Some ugly incidents over the years have led to some deserved criticism of the fan base as a whole, which have fueled the national image and perception of the Eagles fan. The problem comes when those national narratives run a little too wild without actually checking for feedback.
Hating Philadelphia Eagles fans has become as easy and lazy to do as anything, and that can be annoying.
Mike Mamula, Kevin Kolb and the NFL Draft - To be fair, the most recent NFL Draft with Chip Kelly in charge managed to spark some enthusiasm about the future. Of course, it will take time to determine whether Kelly's first draft class is to be considered a success or not. It will also take a while to figure out if the Eagles draft class of 2013 will heal the stings of past NFL draft miscalculations.
There have been some great draft picks in more recent memory, including McNabb, Brian Dawkins, Brian Westbrook and LeSean McCoy, but there is a pile of names fans still bring up from time to time. In 1995 the Eagles drafted combine standout Mike Mamula when Warren Sapp was on the board. So was steady tight end Kyle Brady and Hugh Douglas, who would come to the Eagles later in his career. The following year the Eagles drafted Jermane Mayberry, who did become a steady part of the Eagles offensive line, but Ray Lewis was drafted with the next pick by the Baltimore Ravens. In 2002 the Eagles drafted Freddie Mitchell instead of Reggie Wayne, a six-time Pro Bowl receiver picked up five picks later by the Indianapolis Colts. In 2007 the Eagles traded down with the Cowboys, who drafted Pro Bowl defensive end turned linebacker Anthony Spencer, in order to pick up quarterback Kevin Kolb in the second round.

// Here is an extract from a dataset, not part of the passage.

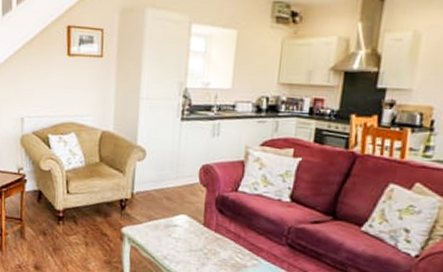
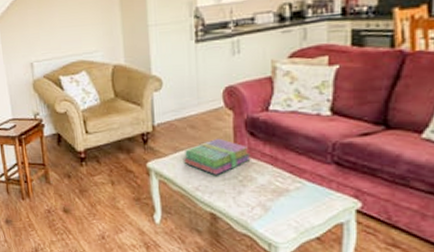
books: none [156,211,217,246] -> present [184,138,251,175]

Hindsight is always going to be 20/20 of course, but the string of arguable misses can be haunting.
The Inferiority Complex - Fans would never admit to it but there is a certain inferiority complex and hint of jealousy that comes with being a fan of the Eagles. Consider that the Eagles are the only team in the NFC East without a Vince Lombardi Trophy, and then consider they are the only franchise in the division without multiple Super Bowl championships. The Dallas Cowboys have five Super Bowl victories, the New York Giants have four and the Washington Redskins have three. Between them the NFC East rivals have combined to appear in 18 Super Bowls. The Eagles are sitting with a Super Bowl record of 0-2.
To add salt on the wound, the Eagles also play in the same state as the Pittsburgh Steelers, owners of an NFL record six Super Bowl championships in eight appearances. Just a short drive down I-95 you will find the Baltimore Ravens, now 2-0 in their two Super Bowl appearances as well.
This thought also extends to within the city. Yes, the Eagles do have three NFL championships in their past but they own the longest championship drought in the city. The Philadelphia Phillies ended a citywide drought in 2008, but the Eagles on-going championship drought extends to 1960. Since then the Philadelphia Flyers have won two Stanley Cups (and have played for seven more since 1975) and the Philadelphia 76ers have won two NBA championships. The pressure is on for the Eagles to win everywhere you look.
If and when the Eagles finally get a chance to celebrate a Super Bowl victory, all of the years of suffering will result in massive jubilation. For all of the pitfalls that come with being a fan of the Eagles, it will make that crowning achievement that much more enjoyable.